Just as one tried to digest these bits of additional information, New York Times was alerted to the similarities of at least three passages of HOMGKGWAGAL with Can You Keep a Secret? by Sophie Kinsella, which had spent six weeks on the New York Times hardcover fiction best-seller list. The NYT went on to say that while the plots of the two books are distinct, "the phrasing and structure of some passages is nearly identical".

In Kinsella's book, the main character, Emma, comes upon two of her friends "in a full-scale argument about animal rights" and one of them says, "The mink like being made into coats". In Viswanathan's book, the heroine Opal comes upon two girls having "a full-fledged debate over animal rights" and one of them says, "The foxes want to be made into scarves".
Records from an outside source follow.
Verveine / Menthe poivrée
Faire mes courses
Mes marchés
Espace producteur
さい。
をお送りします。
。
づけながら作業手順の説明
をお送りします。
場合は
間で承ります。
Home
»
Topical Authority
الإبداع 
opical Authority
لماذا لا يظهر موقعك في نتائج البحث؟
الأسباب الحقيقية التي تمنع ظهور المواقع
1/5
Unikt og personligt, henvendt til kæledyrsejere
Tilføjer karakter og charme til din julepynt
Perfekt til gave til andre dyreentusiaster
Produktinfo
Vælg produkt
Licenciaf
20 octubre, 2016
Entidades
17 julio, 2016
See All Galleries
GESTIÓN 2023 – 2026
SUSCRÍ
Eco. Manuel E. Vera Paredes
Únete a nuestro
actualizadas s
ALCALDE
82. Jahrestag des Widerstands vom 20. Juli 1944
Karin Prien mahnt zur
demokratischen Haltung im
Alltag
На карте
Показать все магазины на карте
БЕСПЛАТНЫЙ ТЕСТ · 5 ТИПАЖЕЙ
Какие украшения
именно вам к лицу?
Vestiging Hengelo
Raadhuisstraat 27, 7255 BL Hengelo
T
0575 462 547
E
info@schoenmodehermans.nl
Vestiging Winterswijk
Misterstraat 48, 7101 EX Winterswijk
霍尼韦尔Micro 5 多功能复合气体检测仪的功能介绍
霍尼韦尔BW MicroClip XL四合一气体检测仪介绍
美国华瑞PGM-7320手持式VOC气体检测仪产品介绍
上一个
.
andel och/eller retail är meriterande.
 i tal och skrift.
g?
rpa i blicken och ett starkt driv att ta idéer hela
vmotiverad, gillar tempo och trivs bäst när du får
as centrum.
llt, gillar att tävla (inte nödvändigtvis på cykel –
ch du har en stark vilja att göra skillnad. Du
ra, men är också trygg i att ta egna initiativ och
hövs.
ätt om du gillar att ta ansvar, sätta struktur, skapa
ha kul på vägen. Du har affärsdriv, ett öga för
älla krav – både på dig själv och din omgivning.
In yet another scene, one of Kinsella's characters threatens another. "And we'll tell everyone you got your Donna Karan coat from a discount warehouse shop". In Viswanathan's version, the passage reads: "I'll tell everyone that in eighth grade you used to wear a 'My Little Pony' sweatshirt to school every day."

Perhaps by now one is trying too hard to see similarities, but given the context, it is inevitable (Please see the pop-up on Page 1 which shows the passages side by side, courtesy, the NYT). The NYT does take care to point out that the copying here "does not seem" to be as extensive but adds, significantly: "Details and descriptions are also similar. Jack, the love interest in Ms. Kinsella's novel has a scar on his hand; so does Sean, the romantic hero in HOMGKGWAGAL. Jack has "eyes so dark they're almost black," so does Sean.

On CNN-IBN, Salman Rushdie meanwhile described Kaavya Viswanathan as "a victim of her own ambition". "I haven't seen the book, I have seen the passages that were compared between the two books," he said. " I must say I don't accept the idea that this could have been accidentally or innocently done. The passages are too many and the similarities are too expensive."

He said he was sorry that "this young girl, pushed by the needs of a publishing machine and, no doubt, by her ambition, should have fallen into this trap so early in her career. I hope she can recover from it."

Blaming both author and publisher for the mess, Rushdie said, "Both are responsible. But I know when I write a book it's my name on the book so I stand or fall by what I sign. And so must she."